Mayorasgo de Koka (literally Primogeniture of Coca, or the Entailed Estate of the Coca family) was a 35000 acre tract of land in northeastern Hispaniola, then under Haitian rule. After renting the rights of the land from the Haitian government in 1837, Zephaniah Kingsley purchased it in 1838. As white people were barred from land ownership in Haiti the estate was titled in the name of Zephaniah's eldest biracial son George Kingsley, whose mother was Kingsley's recognized African-born wife Anna Madgigine Jai Kingsley. Today the site is located in the province of Puerto Plata, Dominican Republic.

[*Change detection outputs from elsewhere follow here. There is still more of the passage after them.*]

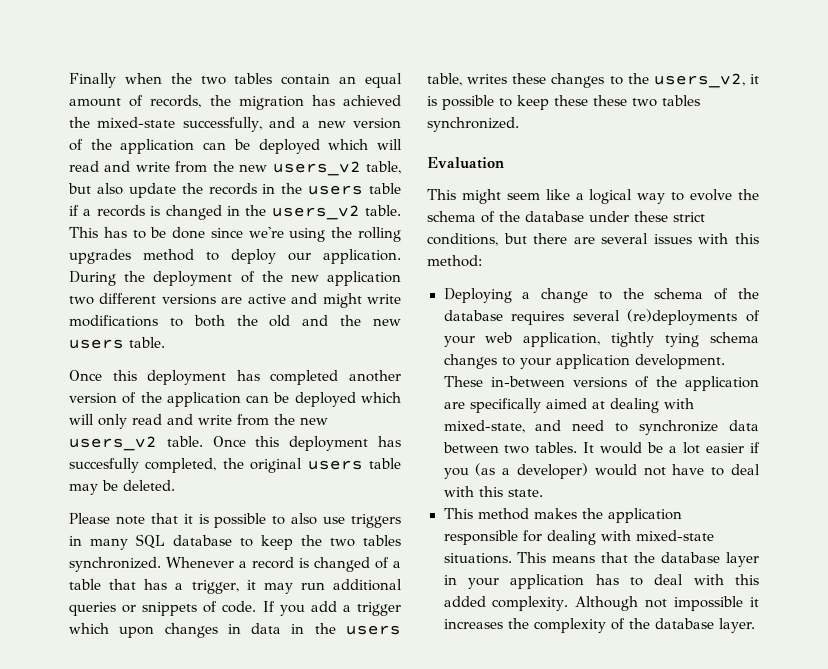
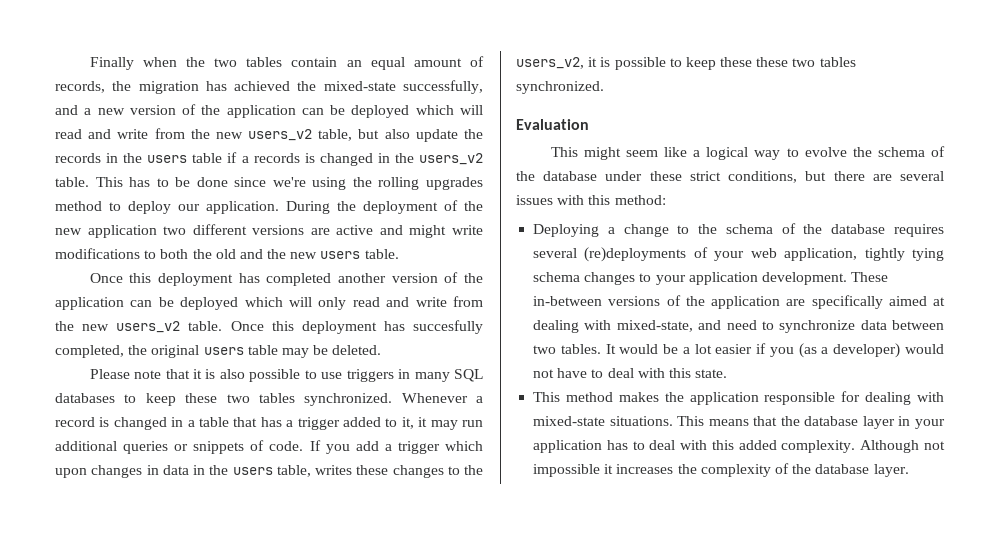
[213,512,318,528] possible to also -> [219,369,317,382] also possible to
[172,534,322,550] database to keep the -> [55,393,218,406] databases to keep these
[374,556,389,569] of -> [171,417,184,427] in
[190,579,239,594] trigger, -> [297,417,414,430] trigger added to it,

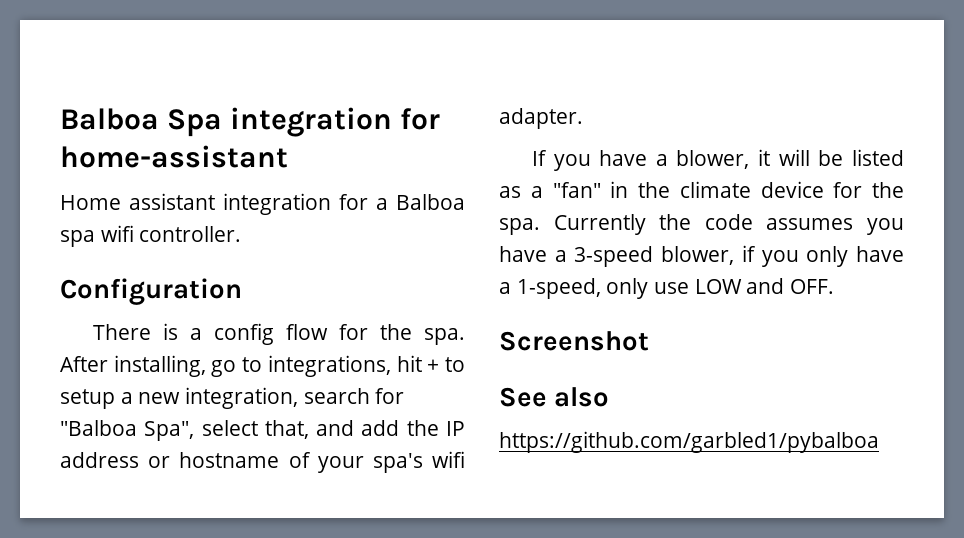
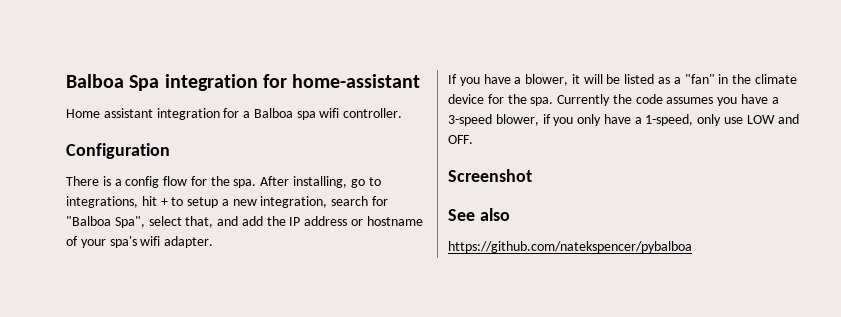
[499,431,879,453] https://github.com/garbled1/pybalboa -> [448,241,692,253] https://github.com/natekspencer/pybalboa

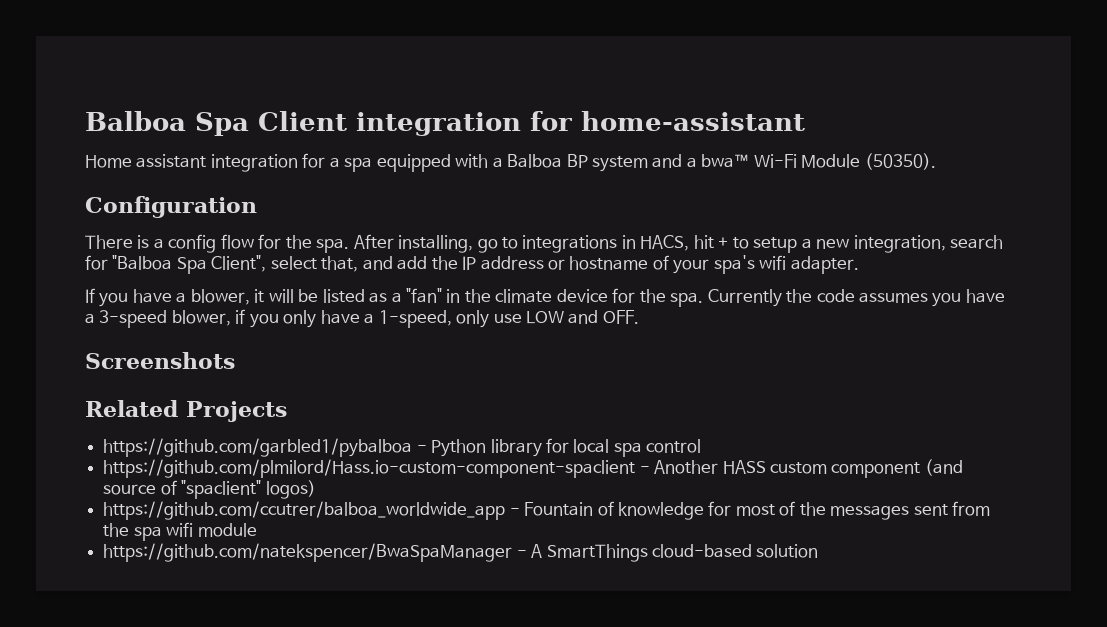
(160, 83) none -> [258,111,347,131] Client
[253,108,403,120] Balboa spa wifi controller. -> [344,153,936,172] spa equipped with a Balboa BP system and a bwa™ Wi-Fi Module (50350).
[66,196,138,208] integrations, -> [522,235,690,253] integrations in HACS,
[114,216,145,228] Spa", -> [176,255,267,274] Spa Client",
[448,169,532,182] [448,208,510,221] [448,241,692,253] Screenshot // See also // https://github.com/natekspencer/pybalboa -> [85,352,235,369] [85,400,287,422] [103,438,702,457] [103,459,963,478] [103,480,316,499] [103,501,991,520] [103,522,257,541] [103,543,819,562] Screenshots // Related Projects // https://github.com/garbled1/pybalboa - Python library for local spa control // https://github.com/plmilord/Hass.io-custom-component-spaclient - Another HASS custom component (and source of "spaclient" logos) // https://github.com/ccutrer/balboa_worldwide_app - Fountain of knowledge for most of the messages sent from the spa wifi module // https://github.com/natekspencer/BwaSpaManager - A SmartThings cloud-based solution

Beginning in 1828, the legislature of the new U.S. Territory of Florida passed a series of laws that progressively removed the rights that free persons of color had enjoyed in Spanish Florida. After failed attempts at stopping these laws through politics and advocacy, Kingsley moved his mixed-"race" family—as well as a total of 53 former slaves which he freed from his plantations in Florida—to the estate. The former slaves became indentured servants. There they were guaranteed equality by the laws of the Republic of Haiti, the first independent country in the world established by former African slaves. Anna Kingsley lived there from 1838 to 1846, when she returned to Florida.

The economy of the estate was mostly agricultural and included some mahogany logging. As the number of Kingsley descendants grew, they turned to cattle grazing and further divided the property into smaller tracts of land. Some descendants moved to urban areas and gradually lost control of the land to peasant farmers. Today, some descendants of Zephaniah Kingsley as well as of his former Florida slaves still live in the area. The village of Cabaret, within the former plantation, is today the windsurfing tourist town of Cabarete.

There are no markers and no historic buildings.